#### Task to complete
Turn every line of text in the records below into a numbered list, omitting any blank lines.

___

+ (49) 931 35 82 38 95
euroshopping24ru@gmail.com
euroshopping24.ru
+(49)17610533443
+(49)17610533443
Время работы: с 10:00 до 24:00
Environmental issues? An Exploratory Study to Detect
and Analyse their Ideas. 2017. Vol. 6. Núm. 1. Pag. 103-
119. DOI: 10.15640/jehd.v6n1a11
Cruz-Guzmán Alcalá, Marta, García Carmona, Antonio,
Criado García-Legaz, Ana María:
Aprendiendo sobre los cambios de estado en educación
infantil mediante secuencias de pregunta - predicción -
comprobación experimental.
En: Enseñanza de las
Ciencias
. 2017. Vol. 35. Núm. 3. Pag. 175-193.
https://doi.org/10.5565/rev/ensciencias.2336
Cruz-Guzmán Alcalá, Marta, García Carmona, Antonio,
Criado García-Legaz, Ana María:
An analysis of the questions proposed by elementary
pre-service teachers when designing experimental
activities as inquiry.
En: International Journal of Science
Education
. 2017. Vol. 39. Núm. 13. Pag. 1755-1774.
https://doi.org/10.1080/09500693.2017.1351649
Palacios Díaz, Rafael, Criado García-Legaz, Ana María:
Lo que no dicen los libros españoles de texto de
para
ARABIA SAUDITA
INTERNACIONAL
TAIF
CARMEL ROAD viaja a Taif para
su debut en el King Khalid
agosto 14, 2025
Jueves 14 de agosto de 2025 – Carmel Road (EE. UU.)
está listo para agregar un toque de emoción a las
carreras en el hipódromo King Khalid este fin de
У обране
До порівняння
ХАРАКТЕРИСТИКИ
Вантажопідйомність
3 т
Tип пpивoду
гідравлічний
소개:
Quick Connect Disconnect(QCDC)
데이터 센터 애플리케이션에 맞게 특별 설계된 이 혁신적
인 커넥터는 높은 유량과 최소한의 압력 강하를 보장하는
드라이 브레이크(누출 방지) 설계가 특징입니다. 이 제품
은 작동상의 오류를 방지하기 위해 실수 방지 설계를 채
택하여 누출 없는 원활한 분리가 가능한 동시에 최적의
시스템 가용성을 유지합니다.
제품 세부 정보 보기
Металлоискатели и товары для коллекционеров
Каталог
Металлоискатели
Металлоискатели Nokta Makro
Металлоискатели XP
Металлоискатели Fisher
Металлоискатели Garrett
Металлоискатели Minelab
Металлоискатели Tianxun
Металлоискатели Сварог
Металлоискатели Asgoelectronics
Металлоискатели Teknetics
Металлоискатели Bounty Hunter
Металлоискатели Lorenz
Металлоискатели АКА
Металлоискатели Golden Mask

___

#### Exercise answer
1. + (49) 931 35 82 38 95
2. euroshopping24ru@gmail.com
3. euroshopping24.ru
4. +(49)17610533443
5. +(49)17610533443
6. Время работы: с 10:00 до 24:00
7. Environmental issues? An Exploratory Study to Detect
8. and Analyse their Ideas. 2017. Vol. 6. Núm. 1. Pag. 103-
9. 119. DOI: 10.15640/jehd.v6n1a11
10. Cruz-Guzmán Alcalá, Marta, García Carmona, Antonio,
11. Criado García-Legaz, Ana María:
12. Aprendiendo sobre los cambios de estado en educación
13. infantil mediante secuencias de pregunta - predicción -
14. comprobación experimental.
15. En: Enseñanza de las
16. Ciencias
17. . 2017. Vol. 35. Núm. 3. Pag. 175-193.
18. https://doi.org/10.5565/rev/ensciencias.2336
19. Cruz-Guzmán Alcalá, Marta, García Carmona, Antonio,
20. Criado García-Legaz, Ana María:
21. An analysis of the questions proposed by elementary
22. pre-service teachers when designing experimental
23. activities as inquiry.
24. En: International Journal of Science
25. Education
26. . 2017. Vol. 39. Núm. 13. Pag. 1755-1774.
27. https://doi.org/10.1080/09500693.2017.1351649
28. Palacios Díaz, Rafael, Criado García-Legaz, Ana María:
29. Lo que no dicen los libros españoles de texto de
30. para
31. ARABIA SAUDITA
32. INTERNACIONAL
33. TAIF
34. CARMEL ROAD viaja a Taif para
35. su debut en el King Khalid
36. agosto 14, 2025
37. Jueves 14 de agosto de 2025 – Carmel Road (EE. UU.)
38. está listo para agregar un toque de emoción a las
39. carreras en el hipódromo King Khalid este fin de
40. У обране
41. До порівняння
42. ХАРАКТЕРИСТИКИ
43. Вантажопідйомність
44. 3 т
45. Tип пpивoду
46. гідравлічний
47. 소개:
48. Quick Connect Disconnect(QCDC)
49. 데이터 센터 애플리케이션에 맞게 특별 설계된 이 혁신적
50. 인 커넥터는 높은 유량과 최소한의 압력 강하를 보장하는
51. 드라이 브레이크(누출 방지) 설계가 특징입니다. 이 제품
52. 은 작동상의 오류를 방지하기 위해 실수 방지 설계를 채
53. 택하여 누출 없는 원활한 분리가 가능한 동시에 최적의
54. 시스템 가용성을 유지합니다.
55. 제품 세부 정보 보기
56. Металлоискатели и товары для коллекционеров
57. Каталог
58. Металлоискатели
59. Металлоискатели Nokta Makro
60. Металлоискатели XP
61. Металлоискатели Fisher
62. Металлоискатели Garrett
63. Металлоискатели Minelab
64. Металлоискатели Tianxun
65. Металлоискатели Сварог
66. Металлоискатели Asgoelectronics
67. Металлоискатели Teknetics
68. Металлоискатели Bounty Hunter
69. Металлоискатели Lorenz
70. Металлоискатели АКА
71. Металлоискатели Golden Mask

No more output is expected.